As I despaired before, I’m often asked to appraise dolls, and of course they DO NOT agree with me. This resulted from a scary doll experience at five years of age. But HG sent me a rather interesting doll, a little Pillsbury Doughboy, and wonders what it’s worth. The doll’s worth comes with ties to our country’s creation of advertising icons, back in the 1960’s.
The toy’s original name is Jonathan Pillsbury, aka ‘Fresh,’ or aka ‘Poppin’- and he goes by the phrase “say hello to Poppin Fresh!” Then of course he gets poked in the belly and emits that strange haunting laugh. Poppin Fresh has a birthday – November 7, 1965…
Pillsbury Doughboy Beginnings
Back in the 1960’s Rudy Perz, head of Leo Burnett Chicago (a great ad agency) accepted the challenge to find a lovable icon for Pillsbury. Rudy began to ponder, ‘WHAT shall I create?’ He sat in his kitchen, with his young daughter, in the suburbs of Chicago, holding one of those cylindrical tubes of Pillsbury dough. His idea turned out remarkable for its sweetness and simplicity, and the rest is history. He birthed an enduring American advertising icon, that little fat blue eyed marshmallow of a creature, the Pillsbury Doughboy.
From 1965 to 2005 Pillsbury used this Doughboy in all their ads. This little icon became so BIG that ‘Poppin Fresh’ (his name!!) had dinner in other commercials with other icons: the Jolly Green Giant, the Morton Salt Girl, the Vlasic Stork, and Count Cholula. in over 600 commercials, in fact, which ran hundreds of times. Previous to that, American Kids wrote fan mail to him in the 1960s. “Poppin Fresh” received at least 200 letters a day. His image, white and spectral, blown up HUGE, floated for years over the Macy’s Thanksgiving Day parade. Famous magazines, when they didn’t see “Poppin Fresh” float over that parade later than the date of 2014, said he died of a yeast infection.
Geniuses Behind the Icon
George Pul “made” him in stop motion clay animation in the 1960s. Milt Schaffer designed his image, and Paul Prees gave him voice. GEICO picked up the lovable image for their commercials in 2009-2017, after the Doughboy retired from Pillsbury.
Doughboy became so successful that in the 1970s the Pillsbury’s ad agency unveiled a toy family around the little guy.
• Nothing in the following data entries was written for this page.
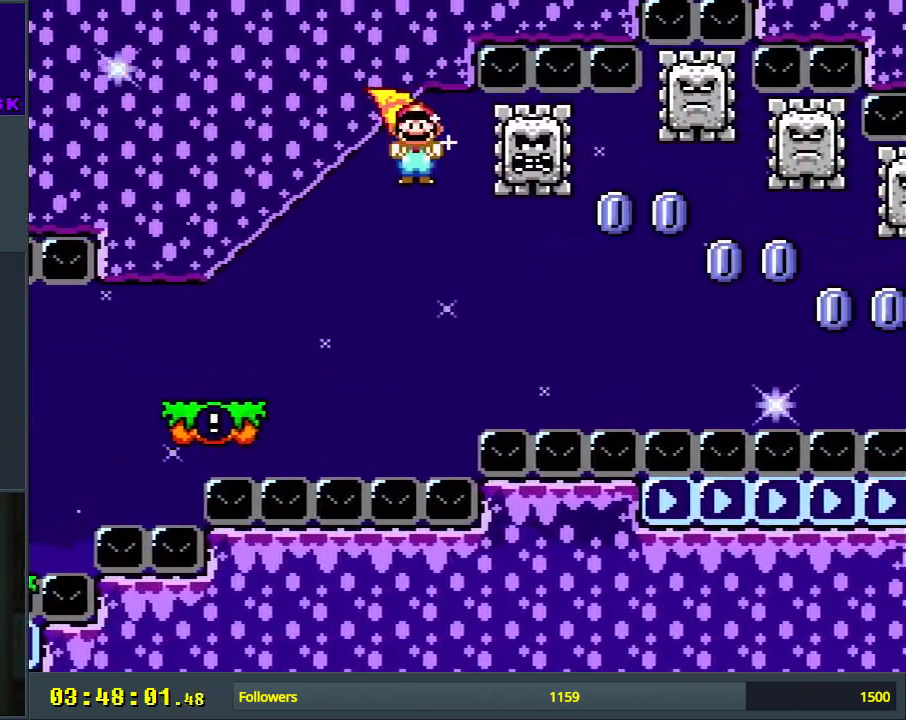
{"buttons": ["A", "X", "DPAD_RIGHT"], "events": [[17, "DPAD_LEFT", "up"], [50, "DPAD_RIGHT", "down"]]}
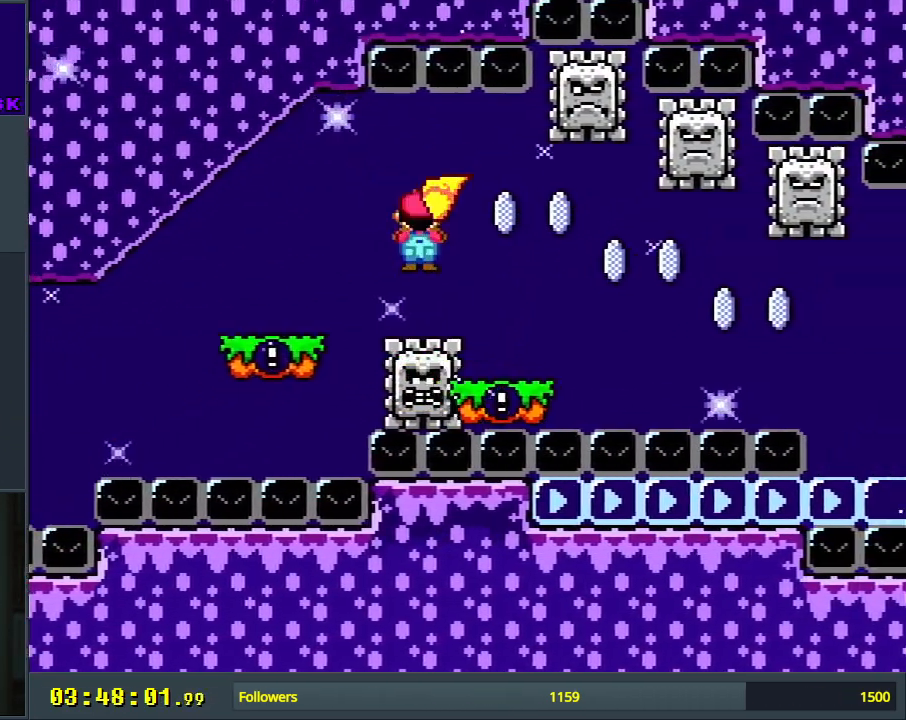
{"buttons": ["A", "X", "DPAD_RIGHT"], "events": []}
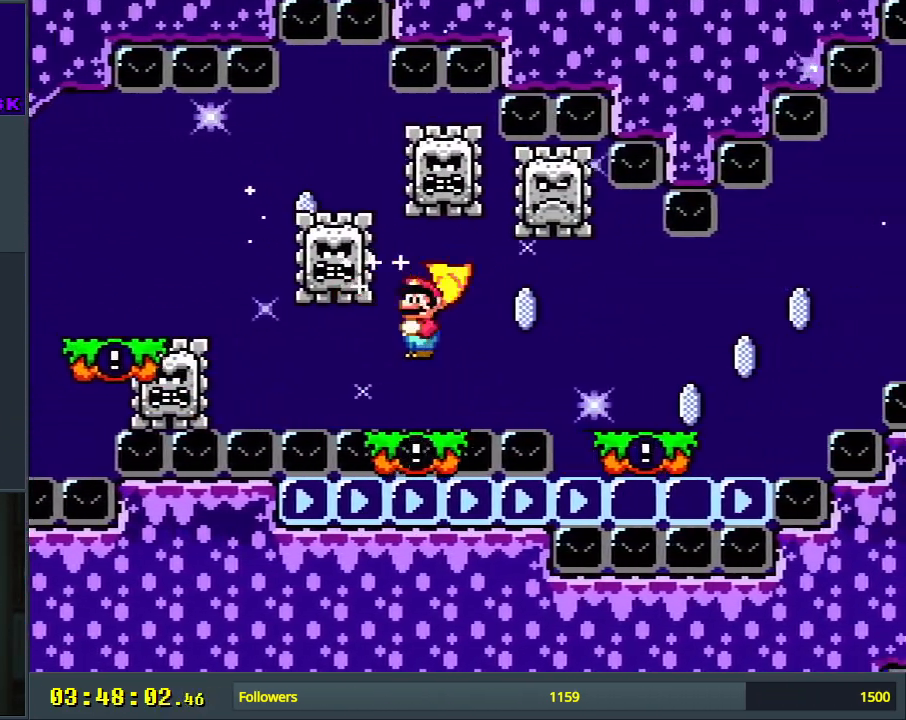
{"buttons": ["X", "DPAD_RIGHT"], "events": [[350, "A", "up"]]}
The names are hilarious. Poppie Fresh was his wife, or girlfriend, or sister…depending on if you believe the Doughboy “married.” Then of course, they gave him lovable grandparents, named Grandpopper and Grandmommer. If the marriage, in the public’s mind, gained ‘legs,’ two babies resulted somehow, Baby Popper and Bun-Bun. If Poppin Fresh had a wife and kids, he must, by rights, in the 1970s, have had a family dog and a cat. So they added the dog Flapjack and the cat Biscuit.
Every family has in irritating uncle, so of course, enter stage right, the Poppin Fresh family, Uncle Rolle. I wonder if he told embarrassing stories around the Thanksgiving dinner table like my Uncle George. It always amazes me that grown men in major ad agencies think of these gimmicks so close to real life, so relational.
Yes, all these toy figures have a fan base today, and all have value, but I suggest HG hangs onto his Pillsbury Doughboy, because since his “creation” in 1965, he has grown more and more iconic. The Museum of Broadcast Communications in Chicago premiered an exhibit: “A Salute to Advertising’s Great Icons,” which featured Tony the Tiger, the Jolly Green Giant, Morris the Cat, Mr. Clean, and Ronald McDonald. And of course, the headliner, the Pillsbury Doughboy was featured among the greats, as well as his creator, Rudy Perz, who died a month before the exhibit.
What a company to be among! I find the value of the little rubber doll at $50.